**Your assignment:**
Restate, exactly as written, the entries below from the line that holds "[348,77,360,87] 6. -> (165, 313) none" through the line that holds "[40,347,141,363] Logout-button) ->". Pictures are not part of the copy.

**Input material:**
=====
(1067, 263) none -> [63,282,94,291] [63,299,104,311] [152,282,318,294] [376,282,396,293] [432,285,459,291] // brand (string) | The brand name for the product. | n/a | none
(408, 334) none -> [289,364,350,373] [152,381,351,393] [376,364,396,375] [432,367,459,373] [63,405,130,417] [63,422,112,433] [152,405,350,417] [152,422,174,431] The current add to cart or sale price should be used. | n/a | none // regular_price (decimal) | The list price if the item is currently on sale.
=====
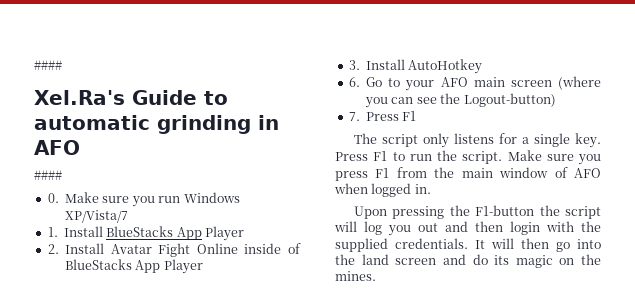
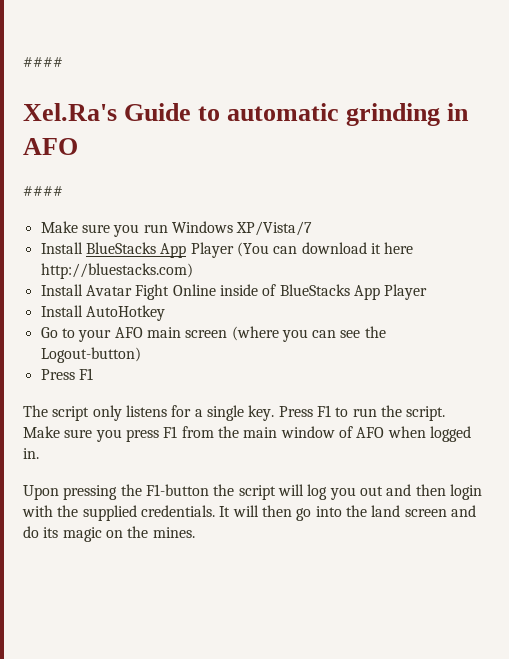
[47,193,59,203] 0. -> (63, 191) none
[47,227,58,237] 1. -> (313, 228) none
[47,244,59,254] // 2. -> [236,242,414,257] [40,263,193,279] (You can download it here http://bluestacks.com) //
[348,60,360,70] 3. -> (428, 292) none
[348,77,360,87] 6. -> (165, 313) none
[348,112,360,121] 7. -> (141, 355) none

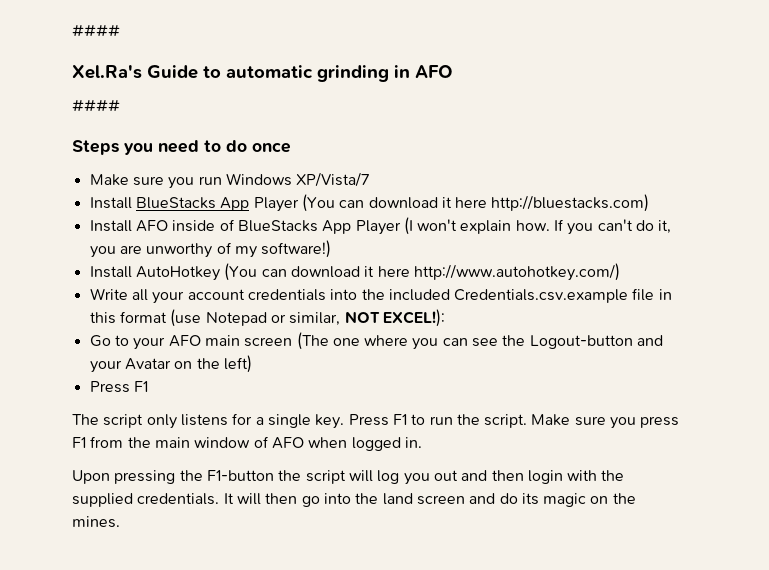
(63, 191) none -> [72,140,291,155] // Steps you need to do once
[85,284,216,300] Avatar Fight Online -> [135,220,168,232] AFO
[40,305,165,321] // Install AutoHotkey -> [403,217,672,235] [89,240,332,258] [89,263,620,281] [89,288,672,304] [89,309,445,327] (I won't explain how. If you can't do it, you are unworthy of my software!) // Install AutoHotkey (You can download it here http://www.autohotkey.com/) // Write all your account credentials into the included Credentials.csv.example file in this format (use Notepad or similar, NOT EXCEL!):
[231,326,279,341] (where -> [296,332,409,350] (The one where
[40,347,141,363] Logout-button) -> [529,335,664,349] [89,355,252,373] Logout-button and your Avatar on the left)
=====
**Task result:**
[348,77,360,87] 6. -> (165, 313) none
[348,112,360,121] 7. -> (141, 355) none

(63, 191) none -> [72,140,291,155] // Steps you need to do once
[85,284,216,300] Avatar Fight Online -> [135,220,168,232] AFO
[40,305,165,321] // Install AutoHotkey -> [403,217,672,235] [89,240,332,258] [89,263,620,281] [89,288,672,304] [89,309,445,327] (I won't explain how. If you can't do it, you are unworthy of my software!) // Install AutoHotkey (You can download it here http://www.autohotkey.com/) // Write all your account credentials into the included Credentials.csv.example file in this format (use Notepad or similar, NOT EXCEL!):
[231,326,279,341] (where -> [296,332,409,350] (The one where
[40,347,141,363] Logout-button) -> [529,335,664,349] [89,355,252,373] Logout-button and your Avatar on the left)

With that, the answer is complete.